Colors and Palettes

Some display devices and printers display only monochrome images; others use hundreds, thousands, or even millions of colors. You should design your applications to display properly on devices with a variety of color capabilities.

The color range available to a display device is determined primarily by the pixel depth that it supports. Pixel depth is measured in bits per pixel (bpp). Each bit can have a value of 1 or 0. A pixel depth of 1 bit per pixel allows only two values, black and white. A pixel depth of 2-bpp has four possible color values or all possible combinations of 0s and 1s with two bits. In general, the number of possible colors is equal to 2 raised to the power of the pixel depth. Windows CE supports pixel depths of 1-, 2-, 4-, 8-, 16-, 24-, and 32-bpp.

Note Windows CE supports a pixel depth of 2-bpp, which is not supported in Windows-based desktop platforms.

A color palette is an array that contains the color values that can be displayed or drawn on a output device. Color palettes are used by devices that can only display a subset of their potential colors at any specified time.

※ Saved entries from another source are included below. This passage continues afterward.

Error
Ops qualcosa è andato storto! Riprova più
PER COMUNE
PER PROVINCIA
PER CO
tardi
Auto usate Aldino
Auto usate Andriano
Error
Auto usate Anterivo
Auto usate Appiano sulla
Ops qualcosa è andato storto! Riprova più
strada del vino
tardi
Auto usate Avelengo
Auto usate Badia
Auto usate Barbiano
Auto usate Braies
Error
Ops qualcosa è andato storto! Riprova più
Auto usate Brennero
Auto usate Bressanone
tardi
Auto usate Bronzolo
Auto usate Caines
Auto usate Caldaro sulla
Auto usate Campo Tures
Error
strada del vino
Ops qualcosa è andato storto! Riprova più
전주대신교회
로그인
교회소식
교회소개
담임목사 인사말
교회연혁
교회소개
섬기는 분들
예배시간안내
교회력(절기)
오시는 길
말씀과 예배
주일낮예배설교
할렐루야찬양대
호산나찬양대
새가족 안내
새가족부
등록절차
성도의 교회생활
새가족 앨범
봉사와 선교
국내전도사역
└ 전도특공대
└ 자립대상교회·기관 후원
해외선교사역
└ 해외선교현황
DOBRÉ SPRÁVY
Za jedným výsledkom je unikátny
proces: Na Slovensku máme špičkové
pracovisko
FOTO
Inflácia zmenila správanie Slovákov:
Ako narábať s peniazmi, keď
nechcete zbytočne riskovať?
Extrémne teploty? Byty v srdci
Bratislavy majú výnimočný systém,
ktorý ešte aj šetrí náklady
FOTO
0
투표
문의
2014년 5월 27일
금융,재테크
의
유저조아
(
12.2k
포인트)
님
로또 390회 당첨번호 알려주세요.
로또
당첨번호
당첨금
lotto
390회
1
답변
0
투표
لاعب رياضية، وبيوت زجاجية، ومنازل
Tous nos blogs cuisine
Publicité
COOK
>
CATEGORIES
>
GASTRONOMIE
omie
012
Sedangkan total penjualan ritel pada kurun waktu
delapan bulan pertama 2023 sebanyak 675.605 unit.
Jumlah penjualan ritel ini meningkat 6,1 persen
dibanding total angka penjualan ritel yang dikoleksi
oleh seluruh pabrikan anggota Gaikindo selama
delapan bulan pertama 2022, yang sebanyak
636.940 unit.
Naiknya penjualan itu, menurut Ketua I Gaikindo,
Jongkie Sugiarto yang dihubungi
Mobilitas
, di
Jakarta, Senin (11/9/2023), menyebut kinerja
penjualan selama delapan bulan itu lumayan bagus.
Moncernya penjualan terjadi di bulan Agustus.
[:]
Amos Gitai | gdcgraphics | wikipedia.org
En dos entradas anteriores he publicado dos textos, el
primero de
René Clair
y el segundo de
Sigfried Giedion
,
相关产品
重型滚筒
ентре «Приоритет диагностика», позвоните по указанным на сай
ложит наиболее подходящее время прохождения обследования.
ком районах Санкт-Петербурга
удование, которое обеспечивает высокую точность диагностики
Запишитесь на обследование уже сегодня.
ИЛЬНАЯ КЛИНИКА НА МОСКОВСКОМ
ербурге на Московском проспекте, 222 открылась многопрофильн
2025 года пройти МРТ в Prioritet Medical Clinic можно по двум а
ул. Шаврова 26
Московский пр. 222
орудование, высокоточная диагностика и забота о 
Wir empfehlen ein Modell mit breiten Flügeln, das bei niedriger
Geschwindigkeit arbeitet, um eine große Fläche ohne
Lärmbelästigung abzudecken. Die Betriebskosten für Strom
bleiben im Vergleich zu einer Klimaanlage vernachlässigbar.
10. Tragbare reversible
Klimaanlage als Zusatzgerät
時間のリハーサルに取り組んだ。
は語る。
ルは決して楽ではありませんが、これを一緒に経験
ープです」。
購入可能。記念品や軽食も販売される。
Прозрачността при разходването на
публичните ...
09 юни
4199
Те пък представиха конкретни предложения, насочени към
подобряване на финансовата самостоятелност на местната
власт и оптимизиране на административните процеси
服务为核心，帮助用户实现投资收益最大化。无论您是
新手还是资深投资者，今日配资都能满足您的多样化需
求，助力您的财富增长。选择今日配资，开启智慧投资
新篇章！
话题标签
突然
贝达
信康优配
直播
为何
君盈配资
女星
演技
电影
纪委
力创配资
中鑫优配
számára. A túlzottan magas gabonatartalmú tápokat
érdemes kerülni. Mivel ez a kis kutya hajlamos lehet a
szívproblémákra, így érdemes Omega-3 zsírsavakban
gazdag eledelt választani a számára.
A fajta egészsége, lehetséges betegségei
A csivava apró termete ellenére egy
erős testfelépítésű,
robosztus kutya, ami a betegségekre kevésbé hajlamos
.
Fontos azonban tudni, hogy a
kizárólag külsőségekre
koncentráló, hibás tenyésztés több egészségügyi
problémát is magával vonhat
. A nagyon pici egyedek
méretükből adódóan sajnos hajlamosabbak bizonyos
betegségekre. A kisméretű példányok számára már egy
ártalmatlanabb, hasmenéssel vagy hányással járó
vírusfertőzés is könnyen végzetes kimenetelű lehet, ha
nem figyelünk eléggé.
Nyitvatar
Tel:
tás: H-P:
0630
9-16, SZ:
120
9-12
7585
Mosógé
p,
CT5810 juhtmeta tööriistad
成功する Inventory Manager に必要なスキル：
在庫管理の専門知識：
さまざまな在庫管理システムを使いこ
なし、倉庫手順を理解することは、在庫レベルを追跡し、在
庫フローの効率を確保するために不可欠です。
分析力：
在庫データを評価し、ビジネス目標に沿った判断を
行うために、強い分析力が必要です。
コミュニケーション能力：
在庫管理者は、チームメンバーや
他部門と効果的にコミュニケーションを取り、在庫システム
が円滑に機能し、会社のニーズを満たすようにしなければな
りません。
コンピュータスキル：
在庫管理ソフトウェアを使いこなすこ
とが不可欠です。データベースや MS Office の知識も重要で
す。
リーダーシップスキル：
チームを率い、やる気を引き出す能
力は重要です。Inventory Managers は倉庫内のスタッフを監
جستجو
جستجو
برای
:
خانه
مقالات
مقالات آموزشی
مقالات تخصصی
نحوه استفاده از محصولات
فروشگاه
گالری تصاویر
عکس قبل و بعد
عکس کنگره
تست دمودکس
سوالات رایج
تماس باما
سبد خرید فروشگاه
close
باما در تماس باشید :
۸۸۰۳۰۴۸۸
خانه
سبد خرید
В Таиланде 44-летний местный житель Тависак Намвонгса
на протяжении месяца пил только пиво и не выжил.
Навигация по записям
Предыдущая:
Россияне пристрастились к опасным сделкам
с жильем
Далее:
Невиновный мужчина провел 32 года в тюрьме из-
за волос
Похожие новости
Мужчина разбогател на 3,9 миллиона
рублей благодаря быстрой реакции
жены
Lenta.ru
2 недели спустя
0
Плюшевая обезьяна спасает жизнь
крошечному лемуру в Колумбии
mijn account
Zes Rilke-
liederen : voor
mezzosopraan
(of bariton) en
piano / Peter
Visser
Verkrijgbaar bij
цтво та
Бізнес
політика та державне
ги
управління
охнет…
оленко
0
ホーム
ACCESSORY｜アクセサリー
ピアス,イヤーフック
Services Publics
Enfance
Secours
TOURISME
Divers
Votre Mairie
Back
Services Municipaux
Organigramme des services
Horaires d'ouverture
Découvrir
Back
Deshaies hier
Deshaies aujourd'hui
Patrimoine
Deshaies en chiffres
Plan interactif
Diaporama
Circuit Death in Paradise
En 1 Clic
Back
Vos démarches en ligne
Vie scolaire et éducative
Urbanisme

Each time you create a device context, Windows CE creates a default palette for that device context. Windows CE has no standard color palette. It assigns colors to a bitmap based on the bitmap's associated color table. If an image has no color table, Windows uses the color palette in the currently selected device context.

The default palette typically has 256 entries (colors), though the exact number varies. The device determines which colors are in the default palette. Display devices, for example, often use the 16 standard VGA colors and 4 other Window-defined colors. Printer devices may use other default colors.

If you specify a pen or text color that is not in the default palette, Windows CE will approximate the color with the closest color in the palette.

You cannot change the entries in the default palette. However, you can create your own logical palette and select the palette into a device context in place of the default palette. You can use logical palettes to define and use colors that meet your specific needs. Windows CE enables you to create multiple logical palettes. You can attach each logical palette to a unique device context or you can switch between multiple logical palettes in a single device context.

Windows CE supports both palettized and non-palettized color display devices. Palettized devices have a color palette coded directly into their display card. Non-palettized devices use the pixels' bit values in the frame buffer to directly define colors in terms of their red, green, and blue values. You can use the GetDeviceCaps function to determine whether or not a device supports color palettes.